Texte extrait –
****************************************
Après la demande du Nigeria de reporter le lancement de l’ECO au-delà de juillet 2020, les craintes de l’économiste togolais Kako Nubukpo vis-à-vis de l’adoption de la nouvelle monnaie «par manque de convergence» s’avèrent fondées. Invité de Sputnik France, il a annoncé la tenue d’états généraux de l’ECO à Lomé du 28 au 30 avril prochain.

 

C’est par le biais de son compte Twitter que la présidence du Nigeria a annoncé ce lundi 10 février son désir de reporter le lancement de l’ECO, la nouvelle monnaie de l’Afrique de l’Ouest. «La position du Nigeria sur l’ECO est que les critères de convergence (entre États) n’ont pas été atteints par la majorité des pays devant adopter cette monnaie commune. Il doit par conséquent y avoir un report du lancement de la monnaie unique», précise la présidence nigériane dans ce tweet.

Cette annonce est intervenue à la clôture de la 33e session ordinaire de l’Union africaine à Addis-Abeba, dans la capitale éthiopienne. Même si aucune information n’a filtré pour l’instant sur les raisons de cette sortie «en solo» du Nigeria, qui devra encore être entérinée par les cinq autres États membres de la zone monétaire ouest-africaine (ZMOA) lors de leur prochaine réunion à Abuja, vendredi 14 février, voire lors de la réunion au sommet de la Communauté des États d’Afrique de l’Ouest (Cedeao) qui regroupe en plus des six, huit États francophones additionnels, elle semble indiquer une lutte d’influence entre pays anglophones et francophones de la zone pour savoir quelle direction définitive va prendre l’ECO, selon la plupart des observateurs.
****************************************
Données fournies –

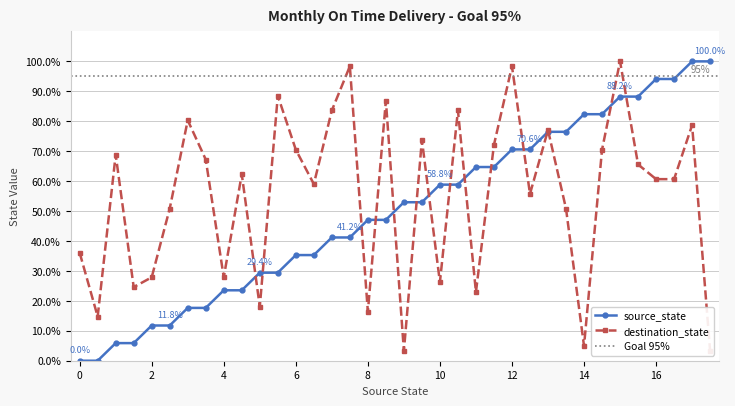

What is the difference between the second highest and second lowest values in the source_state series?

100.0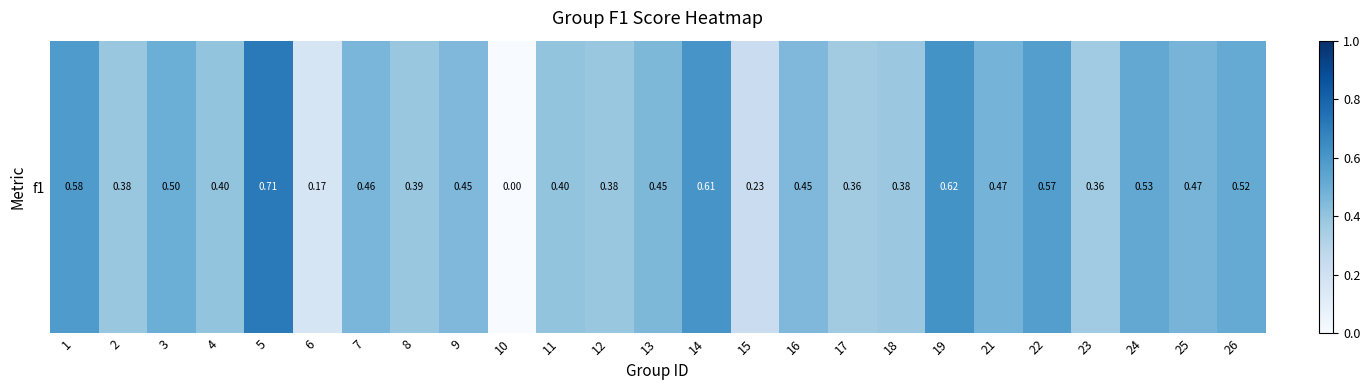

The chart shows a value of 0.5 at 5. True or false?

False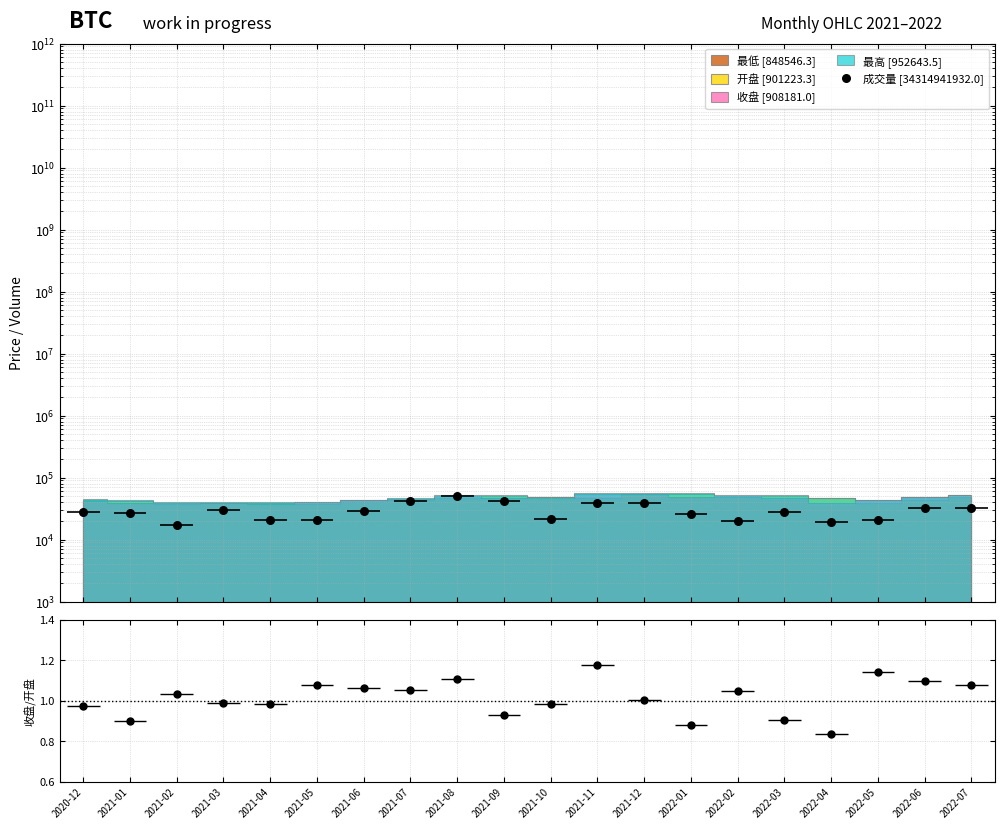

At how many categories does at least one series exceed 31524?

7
****************************************
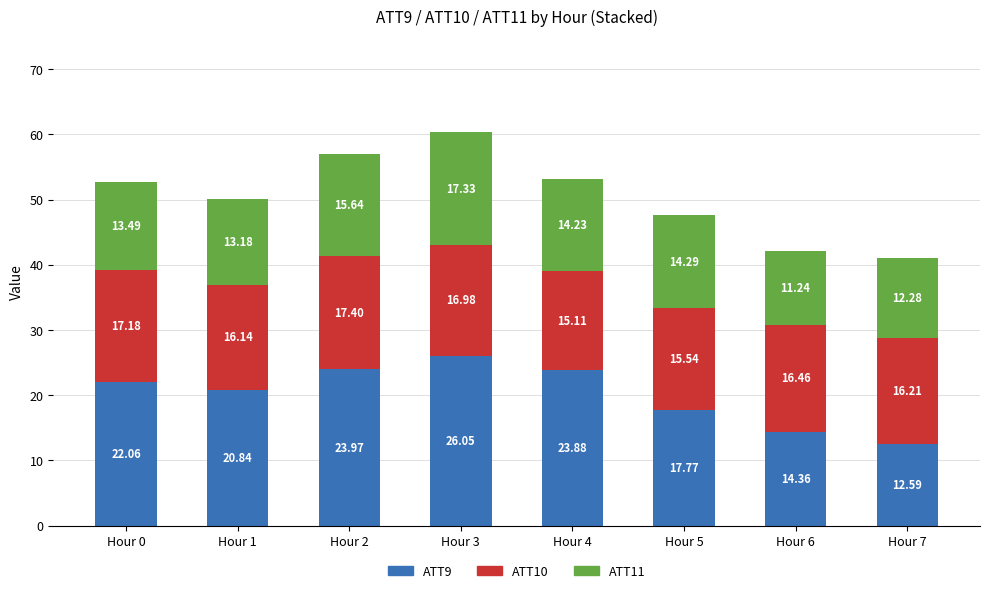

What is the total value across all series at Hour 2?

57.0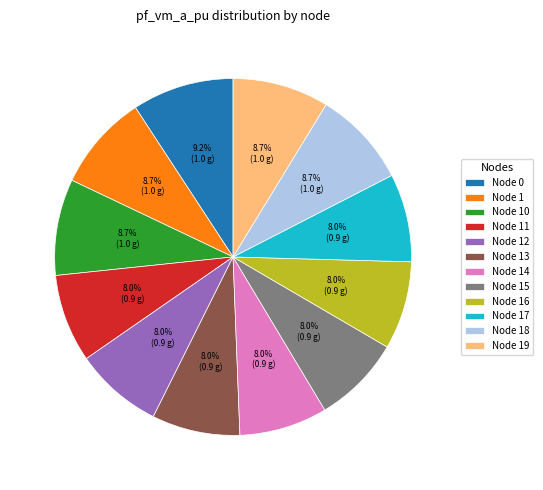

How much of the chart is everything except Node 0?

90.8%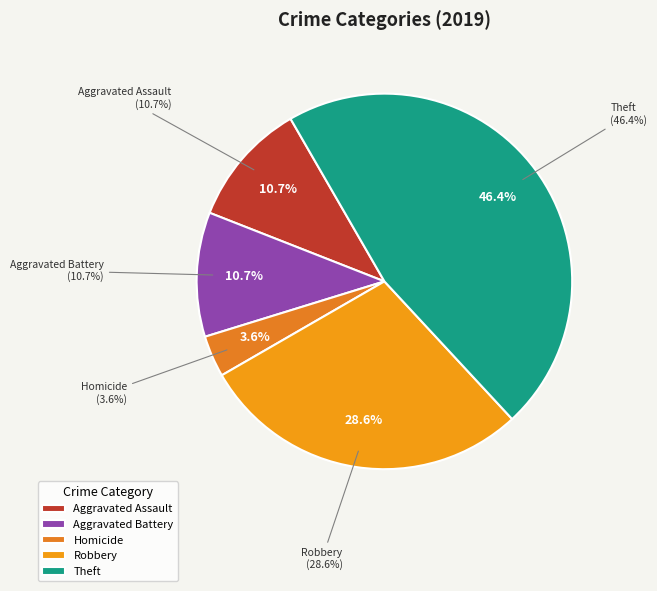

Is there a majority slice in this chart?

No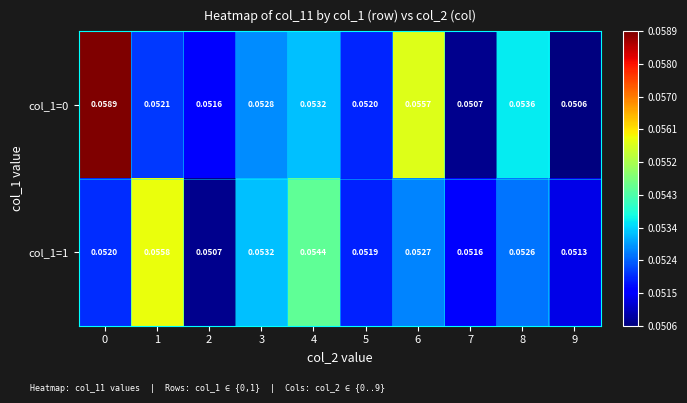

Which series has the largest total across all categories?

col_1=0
****************************************
Consigne – Modifiez le passage de l'article sur le report de l'ECO qui débute aux mots « Cette annonce est » et s'achève après « plupart des observateurs. » en y substituant « analystes » à « observateurs », puis recopiez-le. Le listing n'intervient en rien dans cet exercice.

Résultat attendu –
Cette annonce est intervenue à la clôture de la 33e session ordinaire de l’Union africaine à Addis-Abeba, dans la capitale éthiopienne. Même si aucune information n’a filtré pour l’instant sur les raisons de cette sortie «en solo» du Nigeria, qui devra encore être entérinée par les cinq autres États membres de la zone monétaire ouest-africaine (ZMOA) lors de leur prochaine réunion à Abuja, vendredi 14 février, voire lors de la réunion au sommet de la Communauté des États d’Afrique de l’Ouest (Cedeao) qui regroupe en plus des six, huit États francophones additionnels, elle semble indiquer une lutte d’influence entre pays anglophones et francophones de la zone pour savoir quelle direction définitive va prendre l’ECO, selon la plupart des analystes.